DOCUMENTO DE ORIGEM

━━━━━━

Fronteiras do indizível e o urbanismo do remorso: quando civilizações constroem o que não-dizem. Por Josué G. Vieira

Publicado em por em Opinião

Departure (1932), de Max Bechmann

A história humana é um arquivo de oportunidades morais desperdiçadas, debaixo das grandes narrativas, tratados assinados com pompa, guerras legitimadas por bandeiras e discursos, silêncios revestidos de prudência diplomática, existe uma trama microscópica de decisões éticas que raramente entram nos livros, são instantes em que alguém poderia ter dito “eu errei” e preferiu o orgulho, a omissão ou o poder.

O passado está povoado por feitos e repleto de palavras que não foram pronunciadas e que, por isso mesmo, tornaram-se acontecimentos. Entre todas essas palavras ausentes, uma se destaca por sua potência: a desculpa. Frágil, aparentemente banal, ela carrega uma força capaz de deslocar exércitos ao ser dita, no sentido pragmático opera no plano da cortesia, da reconfiguração simbólica do mundo.

A “desculpa” não carrega a descrição de um “erro” e sim um futuro alternativo pós-erro; pronunciada abre portas na linearidade da violência, da vingança e da repetição, no entanto quando omitida instala a vocação da tragédia. O mundo é mais moldado pela recusa sistemática da “desculpa” do que pelos pedidos de perdão, e essa recusa repetida ao longo dos séculos edificou uma civilização inteira assentada sobre a perpetuidade do “erro”.

━━━━━━

SUAS TAREFAS
• a. Por favor, transcreva sem alterações o trecho dos registros que vai do início até a linha que contém "eigentlich denken, schumi", incluindo essa linha.
• b. Dê continuidade ao texto sobre a desculpa e sua recusa ao longo da história humana, começando logo após a última frase apresentada.

DADOS EXTRAÍDOS
━━━━━━

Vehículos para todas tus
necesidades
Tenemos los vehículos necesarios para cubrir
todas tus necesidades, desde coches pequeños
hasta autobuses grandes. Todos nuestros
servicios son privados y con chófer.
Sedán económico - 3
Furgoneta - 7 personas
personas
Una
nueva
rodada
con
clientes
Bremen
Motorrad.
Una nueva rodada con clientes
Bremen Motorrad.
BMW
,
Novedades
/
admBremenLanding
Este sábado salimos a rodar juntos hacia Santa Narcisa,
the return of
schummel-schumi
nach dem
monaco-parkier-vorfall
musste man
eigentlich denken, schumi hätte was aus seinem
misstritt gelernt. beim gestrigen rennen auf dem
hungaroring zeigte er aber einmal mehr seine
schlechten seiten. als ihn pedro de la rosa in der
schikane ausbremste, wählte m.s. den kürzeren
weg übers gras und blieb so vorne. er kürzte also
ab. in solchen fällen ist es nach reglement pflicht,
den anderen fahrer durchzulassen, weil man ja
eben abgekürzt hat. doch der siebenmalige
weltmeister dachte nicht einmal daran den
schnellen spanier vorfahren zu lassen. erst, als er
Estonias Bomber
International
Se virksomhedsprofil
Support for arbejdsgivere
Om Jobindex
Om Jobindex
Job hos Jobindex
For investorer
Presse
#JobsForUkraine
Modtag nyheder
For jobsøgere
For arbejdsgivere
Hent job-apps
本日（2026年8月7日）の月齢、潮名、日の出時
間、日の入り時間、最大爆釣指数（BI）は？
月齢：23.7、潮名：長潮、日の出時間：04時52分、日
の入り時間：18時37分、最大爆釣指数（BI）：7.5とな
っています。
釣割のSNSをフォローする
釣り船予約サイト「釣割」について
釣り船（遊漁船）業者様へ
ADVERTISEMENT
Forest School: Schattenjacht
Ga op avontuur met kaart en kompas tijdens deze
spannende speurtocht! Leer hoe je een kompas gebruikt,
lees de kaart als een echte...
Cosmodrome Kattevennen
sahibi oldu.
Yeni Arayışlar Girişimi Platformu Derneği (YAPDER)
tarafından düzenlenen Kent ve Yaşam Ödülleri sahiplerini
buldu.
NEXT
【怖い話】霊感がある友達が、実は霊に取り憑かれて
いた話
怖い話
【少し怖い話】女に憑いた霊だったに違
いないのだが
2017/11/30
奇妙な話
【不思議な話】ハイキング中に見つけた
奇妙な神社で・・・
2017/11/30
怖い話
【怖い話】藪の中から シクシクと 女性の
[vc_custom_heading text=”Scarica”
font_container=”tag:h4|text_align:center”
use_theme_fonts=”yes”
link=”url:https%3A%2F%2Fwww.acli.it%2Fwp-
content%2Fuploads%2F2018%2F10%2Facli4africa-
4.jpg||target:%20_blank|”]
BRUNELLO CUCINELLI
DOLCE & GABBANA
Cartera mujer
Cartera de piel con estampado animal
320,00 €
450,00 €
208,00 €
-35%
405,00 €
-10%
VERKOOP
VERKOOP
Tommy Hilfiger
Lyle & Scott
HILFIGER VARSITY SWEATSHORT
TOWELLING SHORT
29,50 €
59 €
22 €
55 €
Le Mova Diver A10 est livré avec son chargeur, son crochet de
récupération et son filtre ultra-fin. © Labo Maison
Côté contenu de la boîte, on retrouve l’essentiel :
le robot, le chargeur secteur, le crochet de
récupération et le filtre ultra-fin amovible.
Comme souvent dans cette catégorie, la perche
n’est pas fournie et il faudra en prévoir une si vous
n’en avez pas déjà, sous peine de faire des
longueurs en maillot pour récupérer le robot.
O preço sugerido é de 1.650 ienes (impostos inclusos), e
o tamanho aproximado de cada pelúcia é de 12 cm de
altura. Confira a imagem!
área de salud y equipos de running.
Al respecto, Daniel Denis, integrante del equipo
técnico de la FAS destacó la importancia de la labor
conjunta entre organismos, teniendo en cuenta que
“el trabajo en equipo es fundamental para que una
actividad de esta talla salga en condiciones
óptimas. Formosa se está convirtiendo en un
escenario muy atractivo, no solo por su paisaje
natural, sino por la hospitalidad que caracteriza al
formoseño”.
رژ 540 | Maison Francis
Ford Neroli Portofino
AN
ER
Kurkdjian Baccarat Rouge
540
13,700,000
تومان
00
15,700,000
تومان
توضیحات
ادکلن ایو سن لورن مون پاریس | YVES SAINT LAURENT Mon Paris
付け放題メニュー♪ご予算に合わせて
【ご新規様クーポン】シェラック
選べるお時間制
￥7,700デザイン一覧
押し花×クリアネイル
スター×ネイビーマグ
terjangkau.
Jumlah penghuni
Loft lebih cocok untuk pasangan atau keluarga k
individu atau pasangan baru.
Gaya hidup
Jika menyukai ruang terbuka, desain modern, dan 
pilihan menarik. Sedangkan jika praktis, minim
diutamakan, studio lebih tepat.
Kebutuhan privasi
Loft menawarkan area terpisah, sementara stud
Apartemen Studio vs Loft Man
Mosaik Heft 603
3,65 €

━━━━━━

RESPOSTAS ESCRITAS
• a.
Vehículos para todas tus
necesidades
Tenemos los vehículos necesarios para cubrir
todas tus necesidades, desde coches pequeños
hasta autobuses grandes. Todos nuestros
servicios son privados y con chófer.
Sedán económico - 3
Furgoneta - 7 personas
personas
Una
nueva
rodada
con
clientes
Bremen
Motorrad.
Una nueva rodada con clientes
Bremen Motorrad.
BMW
,
Novedades
/
admBremenLanding
Este sábado salimos a rodar juntos hacia Santa Narcisa,
the return of
schummel-schumi
nach dem
monaco-parkier-vorfall
musste man
eigentlich denken, schumi hätte was aus seinem

• b.
Admitir vulnerabilidade é reconhecer que o eu, sujeito comum quanto o Estado soberano, não é uma fortaleza de mármore, o indivíduo e a instituição abdicam da fantasia de completude, da ilusão de autoridade inabalável e da retórica da infalibilidade que sustenta o Poder.

É por isso que a história política prefere o idioma da força ao dialeto da fragilidade, produz mais tratados que desculpas, mais ultimatos que confissões, mais proclamações de vitória do que narrativas de arrependimento. O poder teme a “desculpa” por sua capacidade corrosiva ao admitir erro, fere o próprio mito de soberania e abre precedentes para revisão, responsabilização e, sobretudo, para a perigosa ideia de que governar não é dominar, é responder.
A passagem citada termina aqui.